There are moments in life that are remembered as remarkable and awe-inspiring. I had one such moment in the fall of 2004 that indelibly has left its’ mark on my way of thinking and manner of living …
Burial site of St. Francis; Assissi, Italy
The highlight of my trip to northern Italy in early October of 2004 was visiting Assisi to stand in front of St. Francis’ tomb and ask for something … anything, that I could do to make a difference in helping the stray and unwanted animals of my local shelter in Nashville, Indiana find homes. Having volunteered for over 20 years in animal rescue, I had become increasingly frustrated by the senseless killing that happens each year at shelters.
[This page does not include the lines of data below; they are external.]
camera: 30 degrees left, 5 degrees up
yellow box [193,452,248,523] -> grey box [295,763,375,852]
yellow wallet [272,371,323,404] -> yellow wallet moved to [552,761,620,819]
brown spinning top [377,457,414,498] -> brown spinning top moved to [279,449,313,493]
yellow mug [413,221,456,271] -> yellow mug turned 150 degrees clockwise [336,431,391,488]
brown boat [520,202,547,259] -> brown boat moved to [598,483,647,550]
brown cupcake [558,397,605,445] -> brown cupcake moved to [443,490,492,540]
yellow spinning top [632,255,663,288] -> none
It had become emotionally draining for me to go to the shelter and walk dogs who I knew would be euthanized within the next few days because the kennels were overcrowded. All those who work in animal welfare and rescue very well know of this frustration …. wanting so desperately to do something to help. This is why I asked St. Francis for help! Leaving the Assisi cathedral, I felt no different than when I had entered .. but I hoped for inspiration.
Later that month, sitting in my office on the Indiana University campus in Bloomington, Indiana, an idea came so swift into my mind that I stopped everything I was doing and sat in amazement. The idea told me to go to my file cabinet that evening at home and find the Boston Globe newspaper article someone had sent me 2 years before describing a project that transported satos … homeless dogs of Puerto Rico flown by commercial airlines to Boston. (NOTE: I had found a sato on a business trip to Puerto Rico that same year and he came home to live with me; the newspaper article had been sent to me by a friend and I had filed it as a matter of interest.) I couldn’t wait to reach my home that evening to re-read the article. If dogs could be transported from Puerto Rico to Boston, it had to be possible for us to transport dogs from Indiana to New England. This had been the inspiration I had been waiting for – St. Francis had sent his message!
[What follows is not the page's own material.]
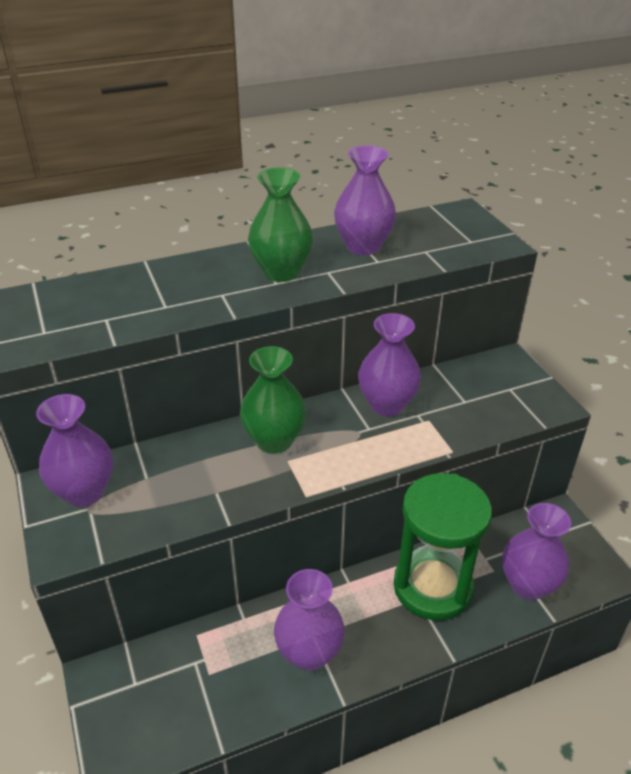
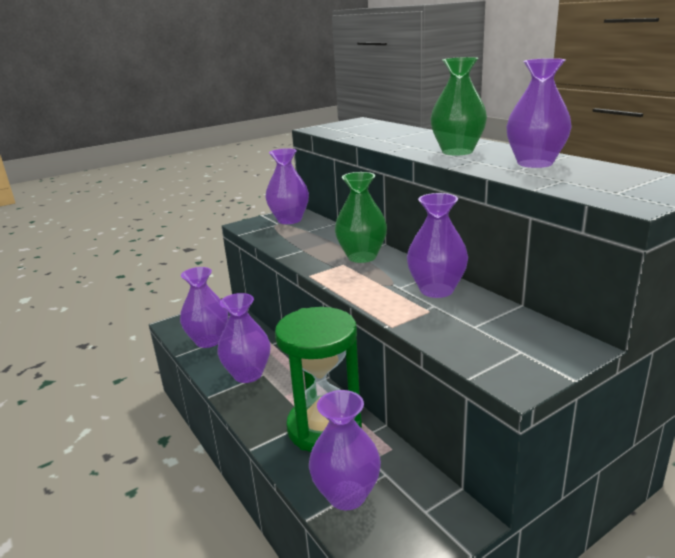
camera: 80 degrees right, 15 degrees down
none -> purple vase [180,267,228,348]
The next day, I called the Northeast Animal Shelter in Salem, Massachusetts and talked with Betty Bilton who organized the Save-A-Sato transport program. When I talked with Betty about the possibility of transporting dogs by cargo vans from Indiana to New England, she said that this was a very long way to transport dogs and didn’t know if it would be possible. I told Betty I would pay for the first transport and if the dogs arrived safely and met her expectations, would she be willing to accept dogs on a monthly basis. The answer was “yes”!
Throughout November 2004, I called several other New England shelters and posed the same proposition – all accepting the offer. Full of excitement, I talked with several Indiana shelters and rescue groups throughout November 2004 to ask if they would be willing to become part of this collaborative project. Of course, I had my share of comments, such as, “what you are proposing, can’t be done.” However, I was confident that the transport was feasible and certainly worth trying. The first transport to New England was driven in December of 2004. taking a total of 32 Indiana shelter dogs to Boston area shelters.
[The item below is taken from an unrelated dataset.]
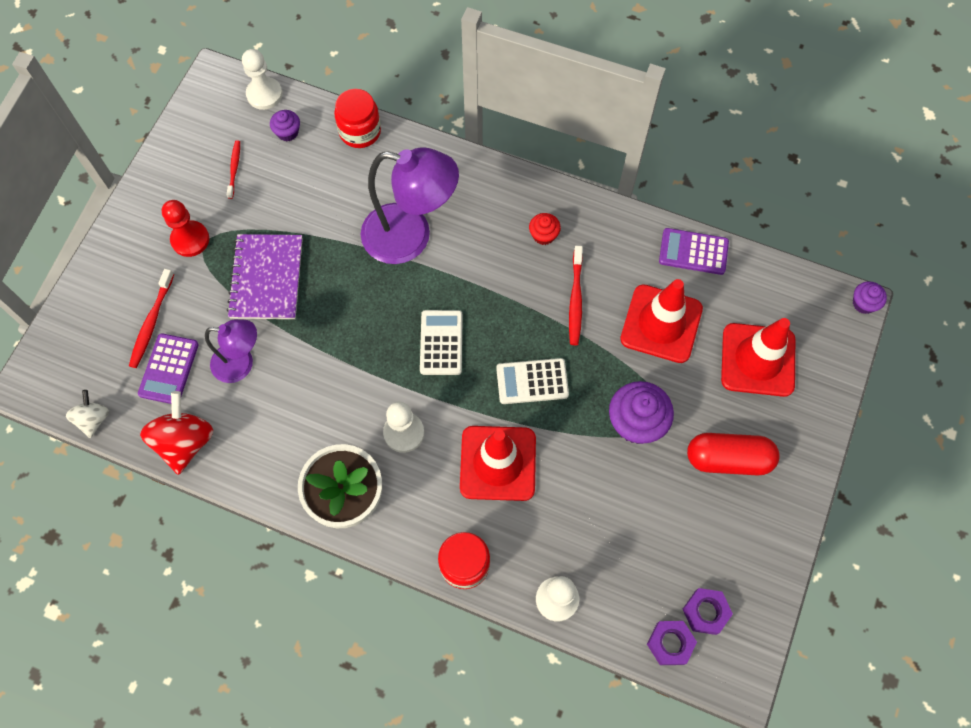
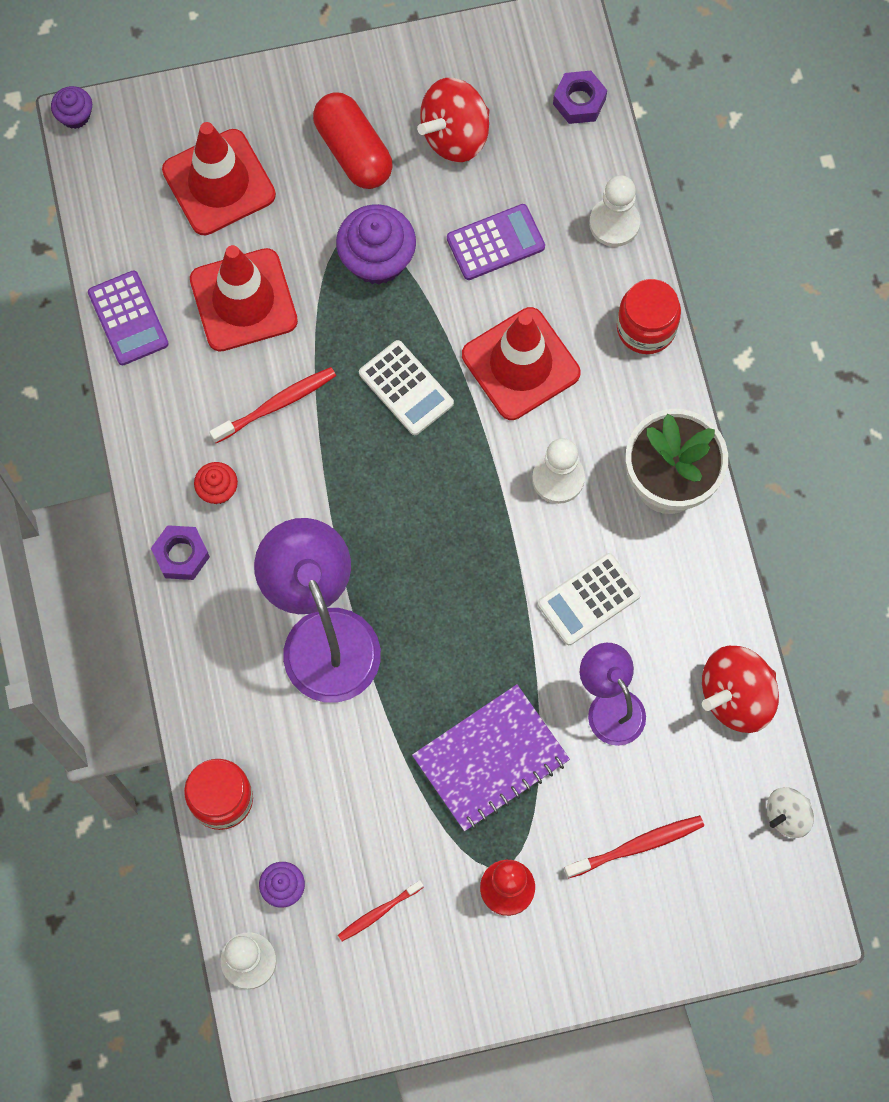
camera: 125 degrees left, 5 degrees up
purple calculator [138,333,199,404] -> purple calculator moved to [447,204,545,280]
white calculator [420,310,463,375] -> white calculator moved to [538,553,641,645]
purple nut [683,588,733,635] -> purple nut moved to [151,525,210,580]
none -> red spinning top [417,78,490,162]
Now, in our 13th year, 10,908 dogs and 216 cats transported, and over 100 shelter staff and volunteers involved, the CanINE Express Transport Project continues to bring Indiana shelter dogs to New England each month. When people ask about the CanINE Express Transport Project, I say that the project is a true collaboration in every sense of the word. Participating shelters and rescue groups on both the Indiana and New England sides work extremely hard each month to prepare dogs for transport and adoption. We have all learned much from each other and have become colleagues and comrades joined in spirit to help the dogs. I continue to organize and drive the transport each month knowing that St. Francis is surely watching over all of us!
Cathi L. Eagan, CanINE Express Transport Project
Not to hurt our humble brethren is our first duty to them, but to stop there is not enough. We have a higher mission - to be of service to them whenever they require it.